Demütig schwieg ich zu seinem Rechenfehler. Er war es mir nicht wert. Er war es nicht wert.

Und dann fing er an, mir all jene Fragen zu stellen, welche ich zuvor auf dem Bogen beantwortet hatte und per eigener Unterschrift beglaubigte. Jede dieser einzelnen Fragen nochmals. Den Drang, ihn auf meinen ausgefüllten Bogen hinzuweisen, verkniff ich mir. Dafür unterschrieb ich erneut den Bogen, den er mir frisch aus seinem Laptop ausgedruckt vorlegte. Und auch noch einen Bogen, dass ich auf eine medizinisch-ärztliche Aufklärung zur Impfung verzichten würde. Alles lag nun endgültig auf dem Tisch. Und erst dann durfte ich in den Raum, wo ich den Spritzeninhalt injiziert bekam.

Am Anfang dieses Posts hatte ich übrigens gelogen. ‘Steffen’ habe ich freilich nicht getroffen.

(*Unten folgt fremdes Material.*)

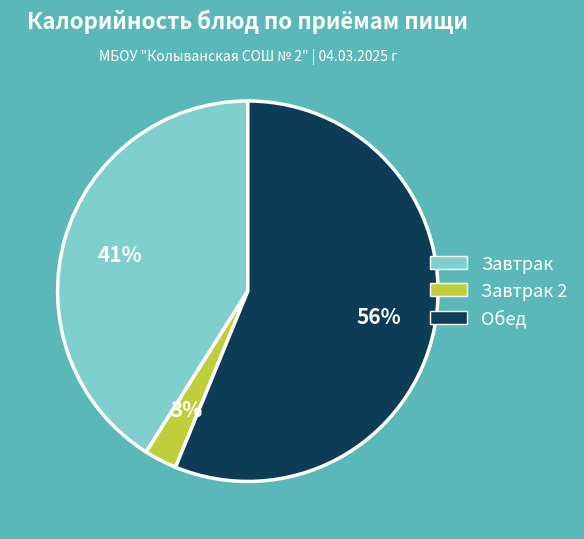

Count the number of slices in the pie.

3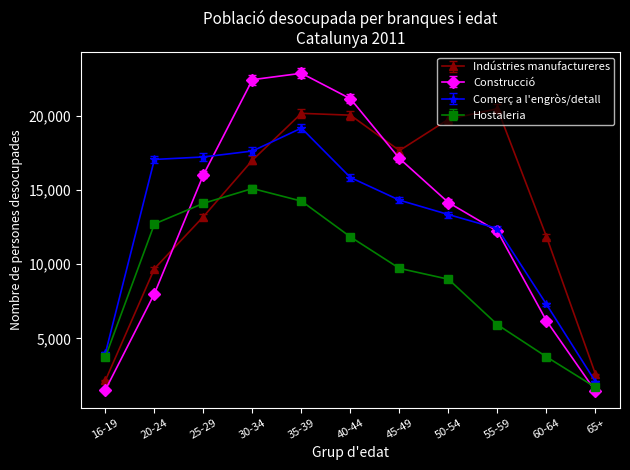

How many values in the Indústries manufactureres series are below 16995?

5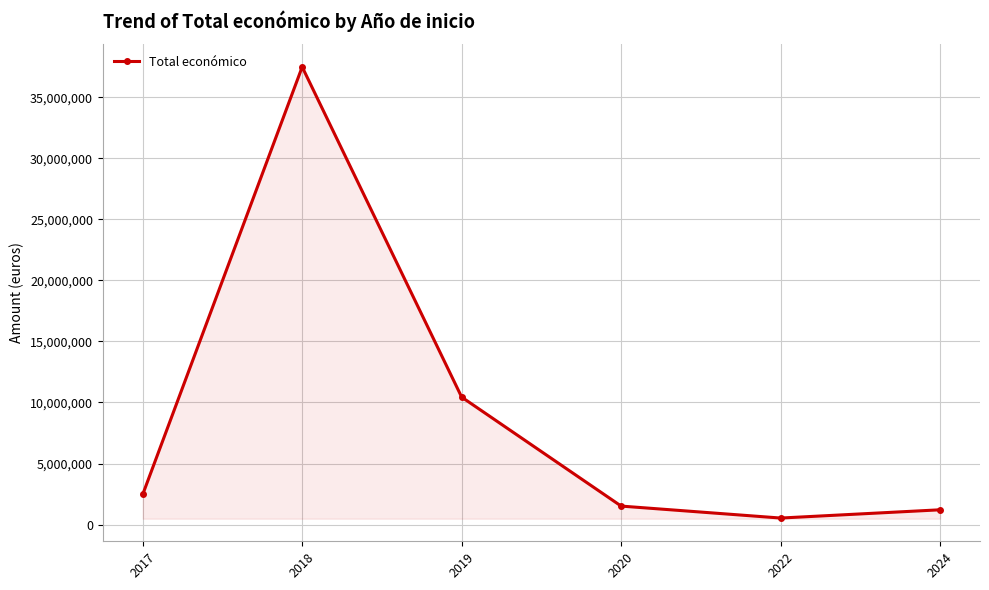

What is the greatest value displayed?

37487888.1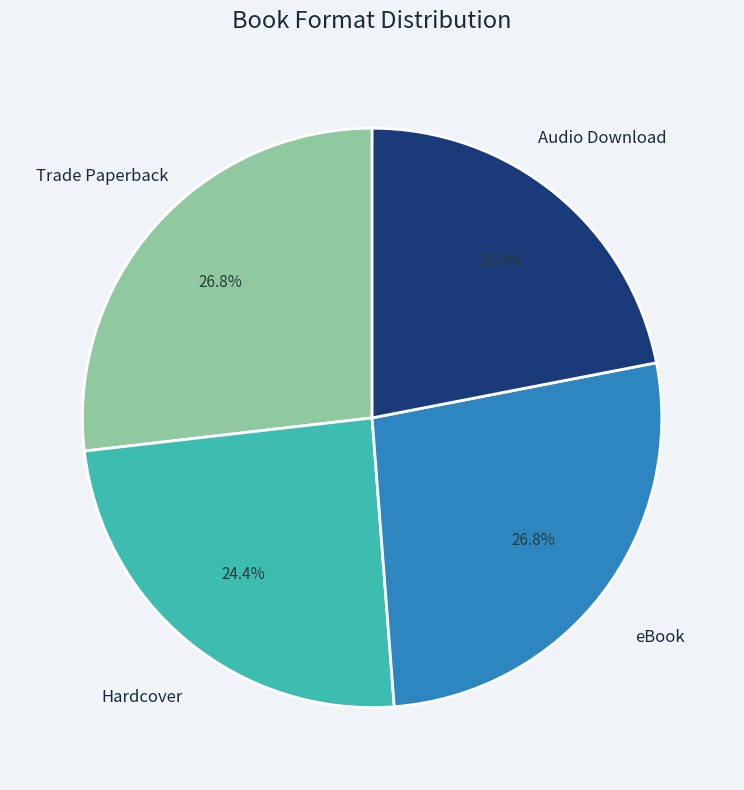

Is there a majority slice in this chart?

No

Auch nicht in der Fußgängerzone zwischen Marienplatz und Stachus. Und auch nicht im Impfzentrum. Aber ich hätte ihn treffen können. Jederzeit.

‘Steffen’ gibt es natürlich nicht wirklich. Weil ‘Steffen’ nur die Erfindung eines Karikaturenzeichners ist. Von Joscha Sauer. Derjenige, der die genialen “Nicht Lustig”-Cartoons zeichnet. Und das ‘Steffen’-Cartoon (hier) hatte Joscha Sauer über Twitter allen ‘Steffens da draußen’ gezeichnet. Der Arzt im Impfzentrum mir gegenüber war jetzt kein ‘Steffen’, aber er hätte gut und gerne einer der Applaudierenden (- nein, nicht in dem dargestellten Publikum, sondern aus dem applaudierendem Gremium -) in dem Cartoon sein können.

Ach ja. Und heute ist der 1. Oktober. Die Geimpften sind trotz der Aussagen gewisser verquer denkenden Experten gestern nicht wie die Fliegen gestorben, so wie in Kreisen der Impfschwurbler zur Angstmache einfach mal prophezeit wurde. Es ist einfach nicht eingetroffen, dass mal über 64% verstarben, so wie bei dem ‘Thanos’ aus dem Marvel-Universum der Avengers, der mit seinem Snap die Hälfte der Bevölkerung der Erde einfach mal wegschnipste. ‘Thanos’ des Marvel-Universums wohlgemerkt. Nur zum Verständnis: ‘Thanos’ ist das Pendant zu dem ‘Bill Gates’ der Querdenker.

So.

Damit ist das auch mal auf dem Tisch, was unsere vermeintlichen, so ungewertschätzte heimliche Expertenelite da draußen angeht.